■ **AIM OF THE TASK**: Output exactly the lines from the one holding "framed print [993,366,1162,491]" through the final line of the entries.

■ **AVAILABLE DATA**:
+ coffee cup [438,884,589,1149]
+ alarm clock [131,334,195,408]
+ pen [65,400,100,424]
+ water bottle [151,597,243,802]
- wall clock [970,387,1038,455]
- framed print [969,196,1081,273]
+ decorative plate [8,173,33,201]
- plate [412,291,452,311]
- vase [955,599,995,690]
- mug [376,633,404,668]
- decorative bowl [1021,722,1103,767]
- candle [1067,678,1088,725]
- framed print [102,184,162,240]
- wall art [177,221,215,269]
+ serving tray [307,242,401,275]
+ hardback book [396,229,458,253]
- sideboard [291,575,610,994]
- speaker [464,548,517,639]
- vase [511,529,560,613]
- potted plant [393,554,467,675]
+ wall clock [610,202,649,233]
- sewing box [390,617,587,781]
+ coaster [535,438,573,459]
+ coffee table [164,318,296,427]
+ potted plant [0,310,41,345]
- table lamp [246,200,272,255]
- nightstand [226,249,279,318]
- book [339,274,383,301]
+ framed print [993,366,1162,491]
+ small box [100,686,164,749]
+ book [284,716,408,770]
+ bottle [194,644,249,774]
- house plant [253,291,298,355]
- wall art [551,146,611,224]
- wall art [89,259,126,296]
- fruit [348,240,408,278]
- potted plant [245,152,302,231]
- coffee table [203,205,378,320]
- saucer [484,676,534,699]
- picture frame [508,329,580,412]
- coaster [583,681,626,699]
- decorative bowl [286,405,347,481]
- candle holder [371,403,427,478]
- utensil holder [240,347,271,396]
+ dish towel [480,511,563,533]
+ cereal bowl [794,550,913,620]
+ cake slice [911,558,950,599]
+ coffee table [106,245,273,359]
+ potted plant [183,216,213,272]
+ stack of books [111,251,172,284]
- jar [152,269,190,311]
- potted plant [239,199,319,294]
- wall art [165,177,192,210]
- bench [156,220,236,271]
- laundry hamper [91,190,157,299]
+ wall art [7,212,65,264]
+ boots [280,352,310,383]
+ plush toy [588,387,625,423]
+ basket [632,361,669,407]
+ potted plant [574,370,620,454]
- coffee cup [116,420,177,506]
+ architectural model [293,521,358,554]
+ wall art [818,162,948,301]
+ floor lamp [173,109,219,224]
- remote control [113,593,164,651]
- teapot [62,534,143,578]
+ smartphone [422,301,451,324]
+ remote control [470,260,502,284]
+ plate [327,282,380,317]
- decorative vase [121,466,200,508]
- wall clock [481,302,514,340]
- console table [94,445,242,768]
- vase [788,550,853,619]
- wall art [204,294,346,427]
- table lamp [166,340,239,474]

■ **RESPONSE BELOW**:
+ framed print [993,366,1162,491]
+ small box [100,686,164,749]
+ book [284,716,408,770]
+ bottle [194,644,249,774]
- house plant [253,291,298,355]
- wall art [551,146,611,224]
- wall art [89,259,126,296]
- fruit [348,240,408,278]
- potted plant [245,152,302,231]
- coffee table [203,205,378,320]
- saucer [484,676,534,699]
- picture frame [508,329,580,412]
- coaster [583,681,626,699]
- decorative bowl [286,405,347,481]
- candle holder [371,403,427,478]
- utensil holder [240,347,271,396]
+ dish towel [480,511,563,533]
+ cereal bowl [794,550,913,620]
+ cake slice [911,558,950,599]
+ coffee table [106,245,273,359]
+ potted plant [183,216,213,272]
+ stack of books [111,251,172,284]
- jar [152,269,190,311]
- potted plant [239,199,319,294]
- wall art [165,177,192,210]
- bench [156,220,236,271]
- laundry hamper [91,190,157,299]
+ wall art [7,212,65,264]
+ boots [280,352,310,383]
+ plush toy [588,387,625,423]
+ basket [632,361,669,407]
+ potted plant [574,370,620,454]
- coffee cup [116,420,177,506]
+ architectural model [293,521,358,554]
+ wall art [818,162,948,301]
+ floor lamp [173,109,219,224]
- remote control [113,593,164,651]
- teapot [62,534,143,578]
+ smartphone [422,301,451,324]
+ remote control [470,260,502,284]
+ plate [327,282,380,317]
- decorative vase [121,466,200,508]
- wall clock [481,302,514,340]
- console table [94,445,242,768]
- vase [788,550,853,619]
- wall art [204,294,346,427]
- table lamp [166,340,239,474]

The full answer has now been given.